第179話 夜の仕事は入村チェックのあとで

 ミスラがゴールド福引券を当てた。

 彼女が狙っていたのは一等のロッカーキーだから、物欲センサーが見事にそれを避けた結果かもしれない。


「……ん! ……ゴールド福引券を使えばレアな魔導書が」

「使えないぞ。ゴールド福引券を使えるのはカジノのレベルが3になってからだ」


 ゴールド福引券で貰えるアイテムの中には金色宝箱のアイテムを越える高性能な武器もある。

 序盤で手に入れてしまい、パワーバランスが崩壊するのを避けるためかもしれない。

 施設のレベルを上げるには、拠点ポイントもそうだけれど魔力粘土や鉄塊、木材などいろいろな素材が必要になってくる。


「……ならもう一回」

 

 ミスラが持っていた残りの福引券を使う。

 二回目は末等のポケットティッシュ。

 三回目は二等の型紙の欠片だった。


「……むぅ。トーカ様、もう一回」

「今日はここまでだ」

「……なんで?」

「ドッグフードが十分手に入ったからな。デイリー賞の中には手に入れたいものもあるんだ」


 デイリー賞の中で一番欲しいのは、ランダムダンジョンチケットだ。

 転移門を使ってダンジョンに行くことができる。

 ダンジョンのレベルは選ぶことができる。

 ランダムダンジョンでは揺り戻しのねじ巻きを使うことはできないが、そこでしか手に入らないアイテムが結構ある。


「……トーカ様だけ回数券使ったのに」


 ミスラが口を尖らせて言う。

 それを言われると辛いな。


「ミスラ、我儘を言うものではありません。福引券はご主人様のものなのですから、ご主人様が使うのは当然です」

「…………ん。ごめんなさい」


 アムに怒られてミスラが謝る。

 そんな謝られるほどのことではないと思うのだが、アムからしたら主従の関係を崩すものだったらしく、俺はしっかりその謝罪を受け入れた。


『ありがとうございました。またのお越しをお待ちしております』


 ジハン君の声に見送られ、俺たちは福引所を出た。

 カジノスペースではミツキも諦めて帰っていた。

 彼女は会う事に求婚してくるが、ストーカーというわけではないだろうからな。

 さて、帰るか。


「ハートのフラッシュ!」

「私はフォーカードです。ぴょん」


 カジノを出るところで、トンプソンとウサピーが激戦を繰り広げている声が聞こえてきた。

 カード運が良すぎるけど、あいつら本当にイカサマしてないよな?



 村の人口が増えたことで、俺の仕事も増えてきた。

 村長としての仕事はガモンに丸投げ――委託しているが、俺にしかできない仕事も多い。

 例えば、天の恵みの能力を使って、畑をゲームシステムの畑にして作物の成長速度を速めるのは俺にしかできない。


 それともう一つ。

 俺の村への移民希望者の最終チェックだ。

 トンプソンとウサピーが事前にチェックしているので、わかりやすい犯罪者や不穏分子は排除している。

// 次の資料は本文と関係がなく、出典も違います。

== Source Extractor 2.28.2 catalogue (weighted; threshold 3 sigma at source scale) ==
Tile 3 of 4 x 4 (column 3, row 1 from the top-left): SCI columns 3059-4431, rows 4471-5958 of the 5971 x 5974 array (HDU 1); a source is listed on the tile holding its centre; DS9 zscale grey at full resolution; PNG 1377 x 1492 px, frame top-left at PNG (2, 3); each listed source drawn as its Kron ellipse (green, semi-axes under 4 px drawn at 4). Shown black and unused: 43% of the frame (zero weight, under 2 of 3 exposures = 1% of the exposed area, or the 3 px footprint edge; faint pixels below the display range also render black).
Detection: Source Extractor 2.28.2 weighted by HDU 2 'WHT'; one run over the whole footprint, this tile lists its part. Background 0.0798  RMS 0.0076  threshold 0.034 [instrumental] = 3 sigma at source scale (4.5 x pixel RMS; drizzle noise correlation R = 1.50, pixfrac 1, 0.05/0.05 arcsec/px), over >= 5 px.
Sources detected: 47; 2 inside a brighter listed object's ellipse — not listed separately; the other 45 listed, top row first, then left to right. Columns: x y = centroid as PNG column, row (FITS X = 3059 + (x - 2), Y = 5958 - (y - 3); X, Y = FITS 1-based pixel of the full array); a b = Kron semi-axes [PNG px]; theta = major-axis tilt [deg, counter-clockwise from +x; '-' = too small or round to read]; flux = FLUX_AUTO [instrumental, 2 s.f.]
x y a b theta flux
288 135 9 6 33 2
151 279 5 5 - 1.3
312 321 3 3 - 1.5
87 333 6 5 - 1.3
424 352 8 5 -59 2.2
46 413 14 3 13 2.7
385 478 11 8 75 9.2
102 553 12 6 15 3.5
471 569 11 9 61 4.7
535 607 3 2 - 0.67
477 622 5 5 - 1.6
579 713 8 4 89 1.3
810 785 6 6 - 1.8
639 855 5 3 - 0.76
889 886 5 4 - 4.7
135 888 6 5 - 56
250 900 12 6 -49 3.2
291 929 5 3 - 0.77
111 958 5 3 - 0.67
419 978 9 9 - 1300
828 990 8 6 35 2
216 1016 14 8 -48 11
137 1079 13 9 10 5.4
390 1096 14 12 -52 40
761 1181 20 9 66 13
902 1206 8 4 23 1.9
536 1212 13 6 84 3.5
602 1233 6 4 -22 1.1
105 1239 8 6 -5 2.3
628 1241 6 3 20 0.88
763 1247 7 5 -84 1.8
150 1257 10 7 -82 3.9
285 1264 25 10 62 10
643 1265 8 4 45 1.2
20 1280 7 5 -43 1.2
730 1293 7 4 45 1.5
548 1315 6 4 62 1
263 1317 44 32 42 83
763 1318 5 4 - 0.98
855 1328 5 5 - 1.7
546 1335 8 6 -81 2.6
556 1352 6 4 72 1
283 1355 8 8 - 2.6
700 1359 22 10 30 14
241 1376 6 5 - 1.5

 ただし、村の様子を調べに来ただけの諜報員などは敢えて泳がせているらしい。

 そもそも、こういう諜報員は何十年も、下手したら子の世代、孫の世代までその地に根付いて周囲に溶け込もうとする。

 そういう人間は働き者であり、村の発展に貢献してくれるらしい。


 表の情報はウサピーが、裏の情報はトンプソンが調べているので非常に助かっている。

 ちなみに、排除された人間はトンプソンが有効的に利用しているらしい。

 友好的ではないのは確かだと思う。

 ここまでしてくれるのであれば、俺の仕事は何もないのではないか?


 そう思うだろうが、そうではない。


 本当はアムとイチャイチャしたい時間。

 厄介な仕事が舞い込んできた。


「さて、アム、ミスラ。今夜、荷物が誤送されてきた」

「それは大変です。送り返さないといけませんね」

「……ん、今日はミスラは休み。トーカ様、頑張って」


 わかってるよ。


――――――――――――――

次の話が長めなので、今回が短めです。